▶ _TASK DESCRIPTION_: In the forum thread below, list each distinct username that appears beside a date of 03/03/2024.

Do you have self esteem and anxiety or do you just have a shit partner?

Noseybookworm · 02/03/2024 16:51

I wouldn't be ok with being spoken to like that. In fact, I'd probably get up and leave if my partner lectured me about table manners. Does he always treat you so disrespectfully? He just doesn't sound very nice to be honest!

Manintheorthopaedicshoes · 02/03/2024 16:52

What a horrible man.

Mumof2NDers · 02/03/2024 17:05

He sounds like a prick!

nimski · 02/03/2024 17:42

Your 'D' H is a controlling twat.

Dogmum89 · 02/03/2024 19:13

Thanks for all the responses. Yes I'm not happy with the way he is treating me. Not that this is a particularly new thing but it was very obvious last night when we are having a nice evening with no stresses and he snaps at me like that. The majority of the holiday was really nice and he was in good spirits but unfortunately last night has but a big downer on it for me and questioning our marriage. So of course there are good times which makes it hard to think about him being controlling.

OP posts:
Bogeyes · 02/03/2024 19:38

He sounds like a bossy bastard.

Carpediemmakeitcount · 02/03/2024 21:05

Change how he makes you feel when he says something bossy and when he does it again tell him to f off in your own way. If you are happy most of the time then learn to stick up for yourself and tell him to calm down dear.

Maddy70 · 02/03/2024 23:26

Im guessing that this is not just these issues. It is really rude getting your phone out during a meal. You are there to spend time with each other. Are you often ignoring him?

The elbows on the table...hes being silly but perhaps hes thinking you're trying to spoil a nice evening out and hes picking on something insignificant

Dogmum89 · 03/03/2024 00:16

@Maddy70 fair enough, I got my phone out when he asked where are we going next as I have done all the research for where to go.

Why would I be trying to spoil the night out that I am enjoying too? Or I was just full from eating and not being very self aware. This comment was before the phone etc

OP posts:
Newestname002 · 03/03/2024 00:56

@Dogmum89

Urgh! I wouldn't want to remain in a relationship with someone who thinks he's better than me and can tell me what to do whenever he pleases. Especially if I'd been capable enough to research and book the whole holiday apart from anything else I was managing in my life.

With someone sniping at me I'd find it very hard to relax and be myself and might start losing my self-confidence, instead of feeling supported by my supposed life partner. 🌹

Dogmum89 · 03/03/2024 13:29

@Newestname002 yes I think that's what is happening as I have been really lacking self esteem and feeling anxious

OP posts:
Loubelle70 · 03/03/2024 13:33

Mellowautumnmists · 02/03/2024 13:47

He's causing your anxiety and self esteem issues! He has no right to speak to you like this. It's not you, it's him.

Yep.
OP your husband is a controlling bullying dickhead. Pull him up over it now...do not tell me to put phone away.. do not tell me to sit up straight...none of your business.

FOJN · 03/03/2024 13:36

How long have you been suffering from anxiety and self esteem issues?

I wonder if there is a connection between that and his controlling behaviour.

It's a major red flag.

Loubelle70 · 03/03/2024 13:38

Dogmum89 · 03/03/2024 13:29

@Newestname002 yes I think that's what is happening as I have been really lacking self esteem and feeling anxious

Youre in an abusive relationship OP

FOJN · 03/03/2024 13:39

Oh and this....

But yes he makes me feel like a child however if I say anything it will be met with "well don't act like a child and I wouldn't have to treat you that way".

"Look what you made me do", a common refrain from abusers.

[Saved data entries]

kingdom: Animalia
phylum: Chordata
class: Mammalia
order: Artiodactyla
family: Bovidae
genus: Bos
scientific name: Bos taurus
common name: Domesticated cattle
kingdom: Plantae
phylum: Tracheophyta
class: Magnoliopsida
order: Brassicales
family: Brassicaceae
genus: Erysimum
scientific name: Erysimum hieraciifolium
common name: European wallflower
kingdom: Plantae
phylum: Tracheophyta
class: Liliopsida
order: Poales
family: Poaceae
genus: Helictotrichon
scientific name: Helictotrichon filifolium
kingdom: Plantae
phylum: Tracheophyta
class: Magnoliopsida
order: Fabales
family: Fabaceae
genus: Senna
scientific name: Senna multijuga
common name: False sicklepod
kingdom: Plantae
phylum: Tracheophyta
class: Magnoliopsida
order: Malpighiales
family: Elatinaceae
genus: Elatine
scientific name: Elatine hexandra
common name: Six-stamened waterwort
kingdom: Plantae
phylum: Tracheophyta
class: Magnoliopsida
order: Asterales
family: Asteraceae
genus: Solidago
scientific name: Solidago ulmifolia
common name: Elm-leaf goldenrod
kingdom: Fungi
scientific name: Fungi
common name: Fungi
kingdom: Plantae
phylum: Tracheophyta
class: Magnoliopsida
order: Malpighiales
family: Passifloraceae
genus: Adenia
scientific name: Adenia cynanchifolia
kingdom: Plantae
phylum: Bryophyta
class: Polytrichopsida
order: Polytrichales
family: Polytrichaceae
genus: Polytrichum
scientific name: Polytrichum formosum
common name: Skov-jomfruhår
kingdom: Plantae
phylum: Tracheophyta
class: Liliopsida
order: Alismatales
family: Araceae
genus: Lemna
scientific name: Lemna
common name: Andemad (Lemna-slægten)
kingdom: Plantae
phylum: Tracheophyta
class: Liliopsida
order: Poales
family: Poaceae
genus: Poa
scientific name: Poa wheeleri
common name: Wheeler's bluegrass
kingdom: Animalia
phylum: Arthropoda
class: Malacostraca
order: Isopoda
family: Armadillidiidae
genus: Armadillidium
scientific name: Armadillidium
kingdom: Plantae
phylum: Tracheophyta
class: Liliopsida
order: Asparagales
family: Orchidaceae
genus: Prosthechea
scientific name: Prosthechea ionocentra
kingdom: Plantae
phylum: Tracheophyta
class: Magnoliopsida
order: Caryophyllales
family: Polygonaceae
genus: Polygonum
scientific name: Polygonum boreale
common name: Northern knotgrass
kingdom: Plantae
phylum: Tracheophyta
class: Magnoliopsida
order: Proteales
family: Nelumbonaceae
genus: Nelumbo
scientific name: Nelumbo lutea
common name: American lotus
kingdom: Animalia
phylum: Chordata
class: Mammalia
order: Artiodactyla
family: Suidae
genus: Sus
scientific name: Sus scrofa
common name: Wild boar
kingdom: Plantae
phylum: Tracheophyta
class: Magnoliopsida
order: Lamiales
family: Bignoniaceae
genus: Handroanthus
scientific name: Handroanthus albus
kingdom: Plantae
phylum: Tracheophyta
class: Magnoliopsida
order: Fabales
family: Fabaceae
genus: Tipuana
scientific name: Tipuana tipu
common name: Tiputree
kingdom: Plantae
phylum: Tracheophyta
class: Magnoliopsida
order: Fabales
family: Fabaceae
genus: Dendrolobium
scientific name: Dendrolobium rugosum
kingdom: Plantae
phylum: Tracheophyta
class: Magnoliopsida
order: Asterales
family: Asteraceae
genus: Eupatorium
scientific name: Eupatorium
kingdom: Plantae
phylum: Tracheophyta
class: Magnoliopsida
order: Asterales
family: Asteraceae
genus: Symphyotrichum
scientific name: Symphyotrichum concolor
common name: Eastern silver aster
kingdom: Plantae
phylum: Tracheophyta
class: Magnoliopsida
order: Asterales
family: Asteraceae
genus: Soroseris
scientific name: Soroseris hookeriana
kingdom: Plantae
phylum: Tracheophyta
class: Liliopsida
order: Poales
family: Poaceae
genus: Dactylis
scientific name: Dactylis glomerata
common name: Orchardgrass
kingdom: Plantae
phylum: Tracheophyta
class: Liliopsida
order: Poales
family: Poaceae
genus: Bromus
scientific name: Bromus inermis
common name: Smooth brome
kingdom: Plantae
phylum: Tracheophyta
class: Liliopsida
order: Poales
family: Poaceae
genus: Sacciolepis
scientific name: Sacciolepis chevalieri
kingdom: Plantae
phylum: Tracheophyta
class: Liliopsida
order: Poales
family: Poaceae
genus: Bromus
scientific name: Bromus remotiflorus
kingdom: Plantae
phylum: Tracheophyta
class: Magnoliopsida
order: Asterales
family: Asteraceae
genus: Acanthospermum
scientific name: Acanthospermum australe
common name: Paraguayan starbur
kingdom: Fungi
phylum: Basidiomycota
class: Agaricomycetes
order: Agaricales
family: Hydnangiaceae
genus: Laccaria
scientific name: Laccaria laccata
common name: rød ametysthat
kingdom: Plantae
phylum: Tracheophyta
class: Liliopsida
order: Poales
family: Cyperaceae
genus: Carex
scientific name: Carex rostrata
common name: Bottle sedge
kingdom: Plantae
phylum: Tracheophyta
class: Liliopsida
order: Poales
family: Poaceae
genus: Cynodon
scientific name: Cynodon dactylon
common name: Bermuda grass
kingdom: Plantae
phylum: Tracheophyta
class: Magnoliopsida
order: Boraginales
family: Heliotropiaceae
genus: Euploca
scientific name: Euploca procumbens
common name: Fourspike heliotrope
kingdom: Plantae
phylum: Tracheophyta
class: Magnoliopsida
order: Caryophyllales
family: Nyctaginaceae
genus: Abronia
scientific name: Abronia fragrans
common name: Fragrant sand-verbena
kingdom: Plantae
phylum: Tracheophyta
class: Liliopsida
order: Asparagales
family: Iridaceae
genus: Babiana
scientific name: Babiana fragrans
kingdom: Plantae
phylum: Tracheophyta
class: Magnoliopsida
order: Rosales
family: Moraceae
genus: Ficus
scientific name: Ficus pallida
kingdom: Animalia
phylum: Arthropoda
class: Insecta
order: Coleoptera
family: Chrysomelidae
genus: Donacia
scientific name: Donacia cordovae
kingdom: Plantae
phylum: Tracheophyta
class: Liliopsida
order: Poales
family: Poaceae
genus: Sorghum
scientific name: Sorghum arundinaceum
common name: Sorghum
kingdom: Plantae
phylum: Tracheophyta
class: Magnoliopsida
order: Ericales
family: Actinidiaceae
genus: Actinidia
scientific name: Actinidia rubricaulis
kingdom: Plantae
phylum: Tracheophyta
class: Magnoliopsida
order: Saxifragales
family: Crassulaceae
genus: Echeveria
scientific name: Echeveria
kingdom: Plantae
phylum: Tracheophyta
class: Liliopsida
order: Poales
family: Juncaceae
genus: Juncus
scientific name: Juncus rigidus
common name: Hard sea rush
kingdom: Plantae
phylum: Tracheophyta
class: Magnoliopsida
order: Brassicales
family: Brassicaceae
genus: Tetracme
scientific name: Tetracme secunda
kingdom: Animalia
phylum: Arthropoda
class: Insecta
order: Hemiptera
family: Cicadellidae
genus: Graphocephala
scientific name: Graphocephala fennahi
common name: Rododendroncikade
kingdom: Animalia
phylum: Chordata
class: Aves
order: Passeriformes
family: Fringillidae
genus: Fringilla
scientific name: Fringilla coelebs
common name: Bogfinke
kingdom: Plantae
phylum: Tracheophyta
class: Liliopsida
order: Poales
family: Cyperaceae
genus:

▶ _WRITTEN RESPONSE_: Dogmum89, Newestname002, Loubelle70, FOJN